▶ Objectif 1:
Présente en CSV à deux colonnes, « enonce » et « reponse », la partie du listing qui commence à la ligne contenant « Wrap output in » et s'arrête à la fin du listing. Mets une ligne par couple énoncé-réponse, chaque champ entre guillemets et les sauts de ligne remplacés par des espaces.

▶ Texte source:
++++++

[Interview] Emilie & Ogden

À Montréal, la harpiste Emilie Kahn dévoilait en novembre dernier son premier album « 10 000 » aux compositions pop exquises et hybrides. Après avoir charmé la presse canadienne et américaine autant par sa voix douce et mystérieuse que par son jeu méticuleux et personnel, Emilie & Ogden s’apprête à conquérir le cœur des Français. Nous vous proposons de partir en éclaireur pour découvrir l’histoire de sa pop lyrique et cerner un peu mieux son formidable univers où l’art nouveau rencontre la pop la plus intimiste.

crédit : Melissa Gamache
crédit : Melissa Gamache
  • Parle-nous de « 10 000 ». De ce chiffre d’abord, mais également de cette intrigante pochette qui s’apparente à un test de Rorschach fleuri et psychédélique.

J’ai choisi de nommer l’album « 10 000 », pour la chanson portant le même nom qui fait référence à ce moment dans ma vie quand je doutais de pouvoir un jour sortir un album comme ça. La pochette a été créée par la photographe Yani Clarke qui a travaillé dessus en écoutant l’album avant de me rencontrer. En découvrant l’illustration, j’ai tout de suite su que c’était ma pochette. Ce que j’aime, c’est cette idée d’une image que tout le monde peut interpréter différemment ; il peut y avoir 10 000 manières de la voir.

Emilie and Ogden - 10000

  • « 10 000 » paraîtra en France fin avril, après une sortie au Canada et aux États-Unis en novembre dernier. Défendre à nouveau une sortie, cette fois-ci à l’étranger, comment l’envisages-tu ?

L’album est aussi sorti au Royaume-Uni à l’automne et c’est assez trippant de voir ma musique grandir de l’autre bord de l’océan. On a fait un spectacle à Paris avant notre passage en Angleterre et on a eu une réception très chaleureuse, alors j’ai assez hâte de pouvoir découvrir la France un peu plus suite à la sortie de l’album chez vous.

  • Ton disque présente un univers fascinant. Il peut évoquer à la fois la fantaisie et l’art nouveau (Blame), des aventures intenses (White Lies, Long Gone) ainsi que les rêveries et l’imaginaire (Babel, Dream). Comment décrirais-tu personnellement l’univers d’Emilie & Ogden ?

Je trouve cela dur de mettre des mots dessus, mais je dirais que dans ma musique je laisse sortir mon côté plus sombre et des fois vulnérable.

++++++

▶ Lignes de données:
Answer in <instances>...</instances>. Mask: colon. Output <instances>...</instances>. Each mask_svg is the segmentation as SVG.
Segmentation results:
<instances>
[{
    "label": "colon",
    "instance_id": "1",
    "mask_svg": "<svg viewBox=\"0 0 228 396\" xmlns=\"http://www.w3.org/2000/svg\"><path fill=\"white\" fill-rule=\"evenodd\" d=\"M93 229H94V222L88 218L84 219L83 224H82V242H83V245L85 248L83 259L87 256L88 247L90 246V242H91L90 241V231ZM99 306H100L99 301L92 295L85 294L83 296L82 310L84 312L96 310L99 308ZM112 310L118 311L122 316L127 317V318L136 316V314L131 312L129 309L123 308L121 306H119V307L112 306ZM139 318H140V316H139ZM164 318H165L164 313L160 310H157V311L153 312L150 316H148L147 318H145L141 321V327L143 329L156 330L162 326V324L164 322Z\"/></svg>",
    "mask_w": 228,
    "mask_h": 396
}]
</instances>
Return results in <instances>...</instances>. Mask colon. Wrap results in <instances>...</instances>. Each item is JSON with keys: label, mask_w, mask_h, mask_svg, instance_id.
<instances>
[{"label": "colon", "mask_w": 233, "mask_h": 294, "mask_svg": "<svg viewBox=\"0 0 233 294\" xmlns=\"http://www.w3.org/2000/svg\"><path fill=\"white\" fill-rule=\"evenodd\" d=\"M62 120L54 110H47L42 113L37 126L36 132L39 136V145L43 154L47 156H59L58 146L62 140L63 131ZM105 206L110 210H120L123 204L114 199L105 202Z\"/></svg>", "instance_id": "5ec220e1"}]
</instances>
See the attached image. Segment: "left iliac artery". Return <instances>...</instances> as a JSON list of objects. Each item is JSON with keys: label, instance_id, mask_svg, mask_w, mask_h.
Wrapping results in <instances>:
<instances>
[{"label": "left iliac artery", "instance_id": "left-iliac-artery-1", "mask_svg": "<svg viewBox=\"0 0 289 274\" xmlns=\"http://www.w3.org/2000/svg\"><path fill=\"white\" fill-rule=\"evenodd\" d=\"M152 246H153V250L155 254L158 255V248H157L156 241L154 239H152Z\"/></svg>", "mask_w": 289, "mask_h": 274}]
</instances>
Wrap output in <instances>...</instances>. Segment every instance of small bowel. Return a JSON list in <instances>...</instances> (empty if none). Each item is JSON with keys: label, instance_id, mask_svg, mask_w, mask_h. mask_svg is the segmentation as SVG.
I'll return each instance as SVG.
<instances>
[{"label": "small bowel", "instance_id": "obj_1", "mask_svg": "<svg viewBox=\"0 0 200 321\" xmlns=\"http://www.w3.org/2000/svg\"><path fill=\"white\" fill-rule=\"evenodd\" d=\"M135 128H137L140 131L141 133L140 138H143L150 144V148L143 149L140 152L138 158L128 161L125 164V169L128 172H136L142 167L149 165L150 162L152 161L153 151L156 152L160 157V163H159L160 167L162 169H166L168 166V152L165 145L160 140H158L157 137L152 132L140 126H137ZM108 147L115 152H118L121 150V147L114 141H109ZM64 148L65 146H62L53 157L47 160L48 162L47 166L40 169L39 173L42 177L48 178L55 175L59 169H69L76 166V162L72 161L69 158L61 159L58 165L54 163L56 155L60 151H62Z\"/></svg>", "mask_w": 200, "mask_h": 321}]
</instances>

++++++

▶ Objectif 2:
Reprends l'entretien avec Emilie & Ogden à partir de l'endroit où il s'interrompt.

▶ Réponse 1:
enonce,reponse
"Wrap output in <instances>...</instances>. Segment every instance of small bowel. Return a JSON list in <instances>...</instances> (empty if none). Each item is JSON with keys: label, instance_id, mask_svg, mask_w, mask_h. mask_svg is the segmentation as SVG.","I'll return each instance as SVG. <instances> [{""label"": ""small bowel"", ""instance_id"": ""obj_1"", ""mask_svg"": ""<svg viewBox=\""0 0 200 321\"" xmlns=\""http://www.w3.org/2000/svg\""><path fill=\""white\"" fill-rule=\""evenodd\"" d=\""M135 128H137L140 131L141 133L140 138H143L150 144V148L143 149L140 152L138 158L128 161L125 164V169L128 172H136L142 167L149 165L150 162L152 161L153 151L156 152L160 157V163H159L160 167L162 169H166L168 166V152L165 145L160 140H158L157 137L152 132L140 126H137ZM108 147L115 152H118L121 150V147L114 141H109ZM64 148L65 146H62L53 157L47 160L48 162L47 166L40 169L39 173L42 177L48 178L55 175L59 169H69L76 166V162L72 161L69 158L61 159L58 165L54 163L56 155L60 151H62Z\""/></svg>"", ""mask_w"": 200, ""mask_h"": 321}] </instances>"

▶ Réponse 2:
  • La harpe est un instrument très peu courant dans l’univers de la pop. Peux-tu me parler de ton parcours qui t’a amenée à en pratiquer et à élire cet instrument magnifique comme compagnon de scène ?

J’ai commencé à chanter quand j’étais adolescente et, à ce moment-là, j’ai découvert ma passion pour la performance live. Je savais que je voulais écrire et interpréter des chansons dans la vie, mais je ne maîtrisais pas encore un instrument pour pouvoir composer et m’accompagner. J’ai seulement découvert la harpe plus tard quand j’étais au Cégep (NDLR : Collège d’enseignement général et professionnel, entre le secondaire et l’université au Québec), dans un programme de musique, et j’ai eu un genre de coup de foudre en voyant l’instrument.

crédit : Yani Clarke
crédit : Yani Clarke
  • Combien de temps as-tu mis pour parfaire l’apprentissage de cet instrument singulier ? Et ressens-tu un accomplissement dans la maîtrise de la harpe ou ambitionnes-tu de progresser plus encore dans ton jeu ?

J’ai fait des cours privés classiques pendant trois ans environ. Ça va bientôt faire six ans que j’en joue, ce qui ne représente pas tant d’années de pratique finalement. Alors, je ne dirais pas encore que je maîtrise parfaitement l’instrument, mais pour mes chansons, quand je compose, je joue un peu à ma manière à moi et je me sens à l’aise… Mais je pense qu’on n’arrête jamais de grandir sur son instrument.

  • Ton dernier clip, l’éponyme « Ten Thousand », nous raconte l’histoire d’un jeune couple uni dont la femme se découvre atteinte de cécité à son réveil. Y sont abordés avec beaucoup d’intelligence le ressenti de l’aveugle et de son accompagnement. Es-tu intervenue dans l’écriture de ce scénario et en quoi l’histoire illustre-t-elle ton morceau ?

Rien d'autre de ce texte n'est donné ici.